Hi, I have implemented a Variational AutoEncoder for Collaborative Filterting (user-item) and since I have very sparse data, where some items are very popular and some are not, I’ve calculated the weights for them and try to use them with reduction=mean for NLLLoss (it’s actually CE because I use LogSoftmax right before), however pytorch doesn’t work with multi label classification
For example I have labels in format
[[0, 1, 0, 0, 0], [1, 0, 0, 0, 0], [0, 0, 0, 1, 0]]
which could be interpreted as
[1, 0, 3] and it will work with nn.NLLLoss, but I can have
[[0,1,0,1,0]] labels, meaning what user bought 2 out of 6 items and I need to classify both for this sample.

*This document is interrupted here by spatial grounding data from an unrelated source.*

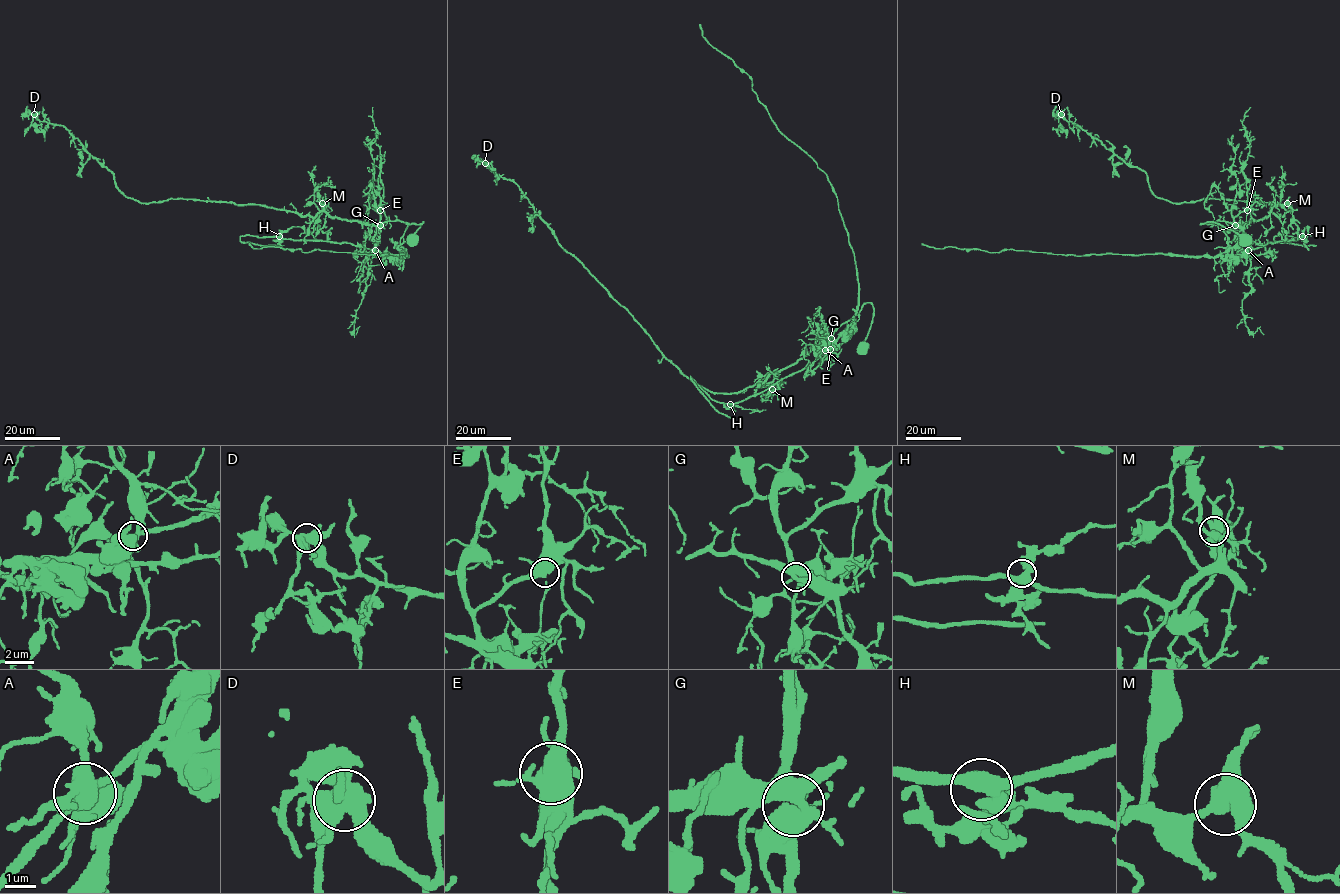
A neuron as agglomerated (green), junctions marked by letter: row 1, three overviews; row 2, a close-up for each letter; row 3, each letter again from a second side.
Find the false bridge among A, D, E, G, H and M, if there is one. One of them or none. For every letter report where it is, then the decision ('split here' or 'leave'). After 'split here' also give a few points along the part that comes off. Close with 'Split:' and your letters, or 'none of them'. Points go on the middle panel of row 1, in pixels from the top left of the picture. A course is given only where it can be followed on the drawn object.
A: place (825, 350); split here; course (825, 350), (858, 301), (836, 194), (700, 24)
D: place (485, 163); leave
E: place (830, 349); leave
G: place (831, 338); leave
H: place (730, 404); leave
M: place (772, 389); leave
Split: A

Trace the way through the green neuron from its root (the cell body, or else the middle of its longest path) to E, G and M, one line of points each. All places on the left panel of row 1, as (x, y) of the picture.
E: (413, 241), (411, 236), (423, 222), (381, 223), (380, 210)
G: (413, 241), (411, 236), (423, 222), (407, 224), (387, 220), (380, 225)
M: (413, 241), (411, 236), (423, 222), (407, 224), (387, 220), (361, 224), (332, 218), (322, 203)

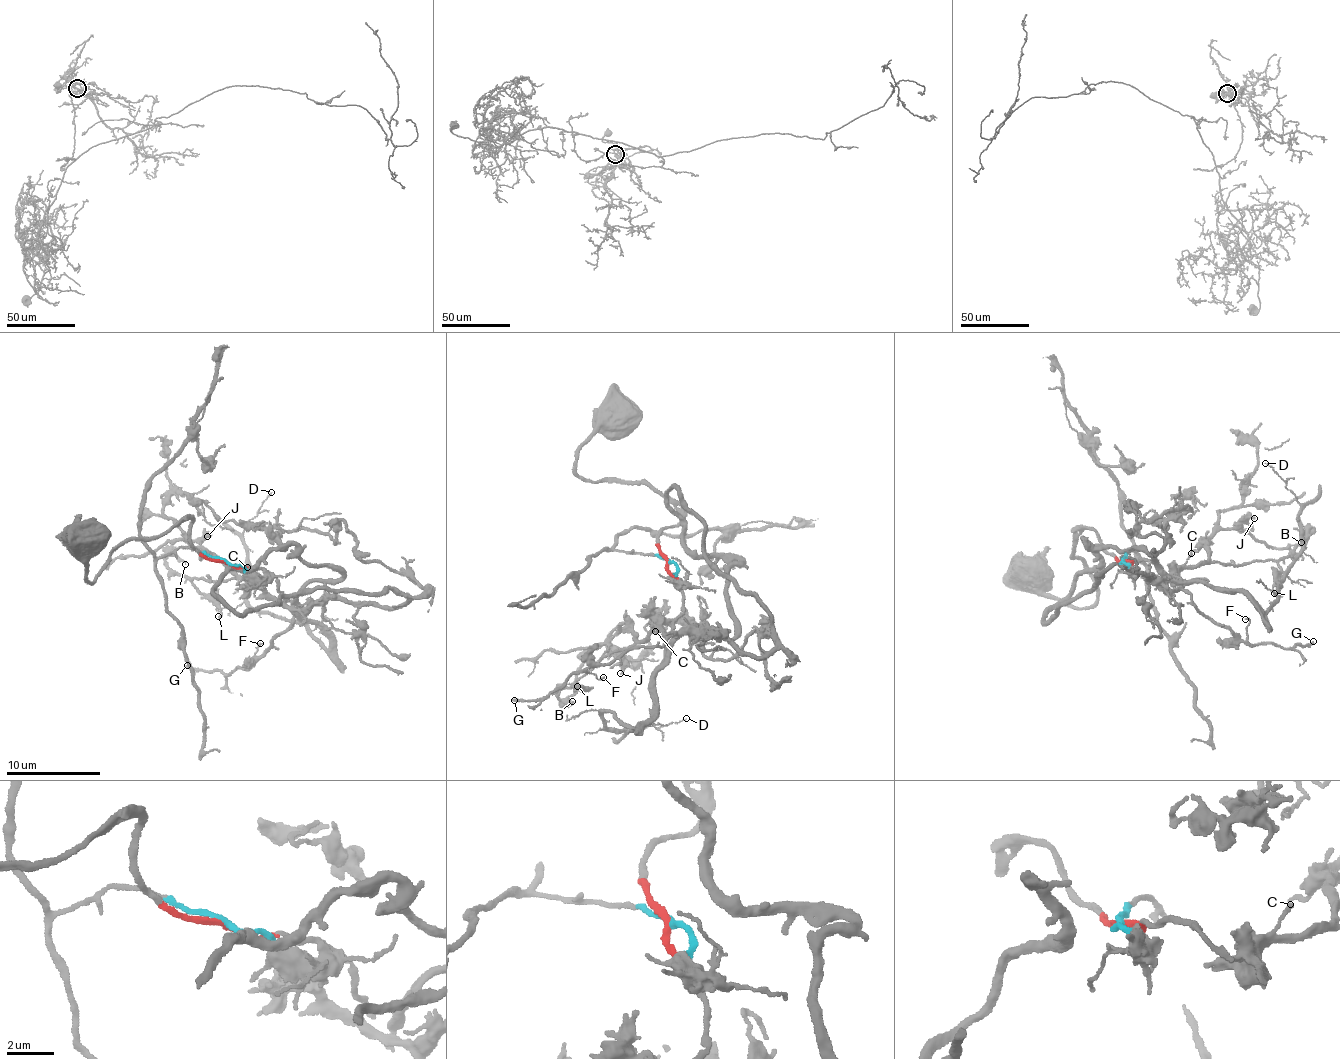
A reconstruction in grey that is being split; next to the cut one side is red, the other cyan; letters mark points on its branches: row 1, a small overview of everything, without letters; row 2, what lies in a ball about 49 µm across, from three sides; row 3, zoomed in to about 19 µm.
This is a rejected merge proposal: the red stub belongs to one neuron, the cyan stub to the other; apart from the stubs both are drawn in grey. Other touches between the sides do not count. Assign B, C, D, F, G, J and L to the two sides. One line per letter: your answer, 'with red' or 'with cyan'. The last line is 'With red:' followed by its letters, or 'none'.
B: with red
C: with red
D: with red
F: with red
G: with red
J: with red
L: with red
With red: B, C, D, F, G, J, L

So I implement loss myself as
loss = -outputs * targets * weight
which is the unreduced (i.e. with
reduction set to
'none' ) loss and it matches nn.NLLLoss for
But I want to get
'mean' loss, and when I use the formula from official repo
loss.sum() / weight.sum() the loss is not equal to
nn.NLLLoss(weight=weight, reduction='mean') I tried just getting the mean of my loss and results seem more correlating but anyway different.
My question is what formula should I use to implement NLL loss with weights and with reduction mean to match nn.NLLLoss for simple samples like
[0,0,1,0,0] so I can then use this formula for CF samples like
[0,1,0,1,0] (refers to item 1 and item 3 are present)
simple reproducible test
import torch size = (3, 5) kwargs = dict( reduction='mean', weight=torch.randn(size=(1, 5)) ) outputs = torch.randn(*size, requires_grad=True) targets = torch.tensor([1, 0, 3]) targets_one_hot = torch.tensor([[0, 1, 0, 0, 0], [1, 0, 0, 0, 0], [0, 0, 0, 1, 0]]) def nll_loss(outputs, targets: torch.Tensor, weight, reduction): loss = -outputs * targets * weight loss = loss.sum(dim=-1, keepdim=True) if reduction == 'none': return loss elif reduction == 'sum': return loss.sum() elif reduction == 'mean': return loss.sum() / weight.sum() src_loss_value = torch.nn.functional.nll_loss(outputs, targets, **kwargs) own_loss_value = nll_loss(outputs, targets_one_hot, **kwargs) assert torch.allclose(src_loss_value, own_loss_value)
Any ideas would be great, thank you :).